> Ejercicio A
Reproduce palabra por palabra y de principio a fin el texto sobre las mafias sindicales.

Nerviosos, al ver cómo la realidad se les escapa de las manos, las mafias sindicales caen en la desesperación y la violencia. Allí es cuando apelan a sinsentidos, como apedrear a los colectivos que salen a ofrecer el transporte público para la gente. Entonces, en lugar de cosechar respaldos solo exacerban el repudio. Ante estos manotazos de ahogado, el gobierno no entra en una discusión contraproducente y deja hablar a sus índices de apoyo, los cuales se incrementan con cada jornada como la de ayer.
Lejos del acatamiento de otros tiempos, el jueves fue un día como cualquier otro. Los comercios estaban todos abiertos y la gente podía hacer todo lo que necesitara. El transporte de corta distancia funcionó en su gran mayoría y las nuevas aplicaciones (resistidas por estas mafias sindicales) colaboraron para que las personas lleguen a destino. Los más perjudicados, paradójicamente, fueron los trabajadores de menores recursos, quienes necesitaban hacer traslados largos, como los de provincia de Buenos Aires a Capital. Los últimos resultados electorales confirmaron que este segmento, históricamente vinculado al peronismo tradicional, ahora se identifica mucho más con el espacio libertario.
Sin embargo, los líderes sindicales insisten con su suicidio lento y obstinado, pero efectivo. Como se rehúsan a aceptar que se terminó su era de privilegios y coerción, se aferran a una lucha perdida de antemano. El cachetazo que recibirán en las elecciones legislativas nacionales de octubre será un baldazo de agua fría. Lo más probable es que, ante un revés electoral que hasta les quite las bancas que ostentan (siempre consiguieron espacios salientes en las listas del kirchnerismo, en camino a conseguir magros resultados este año), ellos solo tengan la negación absoluta.
Son los dinosaurios obstinados a la espera de un meteorito que ya decretó la extinción de un modelo solo portador de atraso y pobreza.

> Registros de datos
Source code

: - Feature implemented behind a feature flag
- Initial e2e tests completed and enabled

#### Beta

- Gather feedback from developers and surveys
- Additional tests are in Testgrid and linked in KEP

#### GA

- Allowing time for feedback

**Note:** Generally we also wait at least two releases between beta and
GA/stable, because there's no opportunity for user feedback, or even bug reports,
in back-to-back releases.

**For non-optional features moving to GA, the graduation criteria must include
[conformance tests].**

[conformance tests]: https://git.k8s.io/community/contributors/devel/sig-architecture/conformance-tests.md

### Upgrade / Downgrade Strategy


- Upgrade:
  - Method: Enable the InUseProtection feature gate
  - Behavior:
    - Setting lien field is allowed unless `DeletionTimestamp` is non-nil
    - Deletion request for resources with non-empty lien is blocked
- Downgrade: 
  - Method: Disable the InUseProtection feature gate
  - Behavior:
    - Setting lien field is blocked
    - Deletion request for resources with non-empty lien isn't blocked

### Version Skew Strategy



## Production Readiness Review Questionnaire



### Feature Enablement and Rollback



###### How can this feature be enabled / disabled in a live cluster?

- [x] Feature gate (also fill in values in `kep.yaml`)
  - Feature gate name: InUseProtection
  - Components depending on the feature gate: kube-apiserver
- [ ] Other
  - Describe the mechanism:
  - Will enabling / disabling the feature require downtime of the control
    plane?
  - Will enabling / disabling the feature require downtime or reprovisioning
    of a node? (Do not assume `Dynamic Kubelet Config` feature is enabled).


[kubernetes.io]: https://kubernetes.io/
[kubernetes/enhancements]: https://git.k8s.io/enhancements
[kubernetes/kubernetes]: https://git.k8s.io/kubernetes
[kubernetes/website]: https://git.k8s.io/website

> Ejercicio B
Presenta como lista numerada todo lo que va desde el comienzo de las filas hasta la línea que contiene "### Upgrade / Downgrade Strategy", ambos extremos incluidos. Omite las líneas en blanco y no agregues ninguna otra línea.

> Resultado de la tarea A
Nerviosos, al ver cómo la realidad se les escapa de las manos, las mafias sindicales caen en la desesperación y la violencia. Allí es cuando apelan a sinsentidos, como apedrear a los colectivos que salen a ofrecer el transporte público para la gente. Entonces, en lugar de cosechar respaldos solo exacerban el repudio. Ante estos manotazos de ahogado, el gobierno no entra en una discusión contraproducente y deja hablar a sus índices de apoyo, los cuales se incrementan con cada jornada como la de ayer.
Lejos del acatamiento de otros tiempos, el jueves fue un día como cualquier otro. Los comercios estaban todos abiertos y la gente podía hacer todo lo que necesitara. El transporte de corta distancia funcionó en su gran mayoría y las nuevas aplicaciones (resistidas por estas mafias sindicales) colaboraron para que las personas lleguen a destino. Los más perjudicados, paradójicamente, fueron los trabajadores de menores recursos, quienes necesitaban hacer traslados largos, como los de provincia de Buenos Aires a Capital. Los últimos resultados electorales confirmaron que este segmento, históricamente vinculado al peronismo tradicional, ahora se identifica mucho más con el espacio libertario.
Sin embargo, los líderes sindicales insisten con su suicidio lento y obstinado, pero efectivo. Como se rehúsan a aceptar que se terminó su era de privilegios y coerción, se aferran a una lucha perdida de antemano. El cachetazo que recibirán en las elecciones legislativas nacionales de octubre será un baldazo de agua fría. Lo más probable es que, ante un revés electoral que hasta les quite las bancas que ostentan (siempre consiguieron espacios salientes en las listas del kirchnerismo, en camino a conseguir magros resultados este año), ellos solo tengan la negación absoluta.
Son los dinosaurios obstinados a la espera de un meteorito que ya decretó la extinción de un modelo solo portador de atraso y pobreza.

> Resultado de la tarea B
1. Source code
2. : - Feature implemented behind a feature flag
3. - Initial e2e tests completed and enabled
4. #### Beta
5. - Gather feedback from developers and surveys
6. - Additional tests are in Testgrid and linked in KEP
7. #### GA
8. - Allowing time for feedback
9. **Note:** Generally we also wait at least two releases between beta and
10. GA/stable, because there's no opportunity for user feedback, or even bug reports,
11. in back-to-back releases.
12. **For non-optional features moving to GA, the graduation criteria must include
13. [conformance tests].**
14. [conformance tests]: https://git.k8s.io/community/contributors/devel/sig-architecture/conformance-tests.md
15. ### Upgrade / Downgrade Strategy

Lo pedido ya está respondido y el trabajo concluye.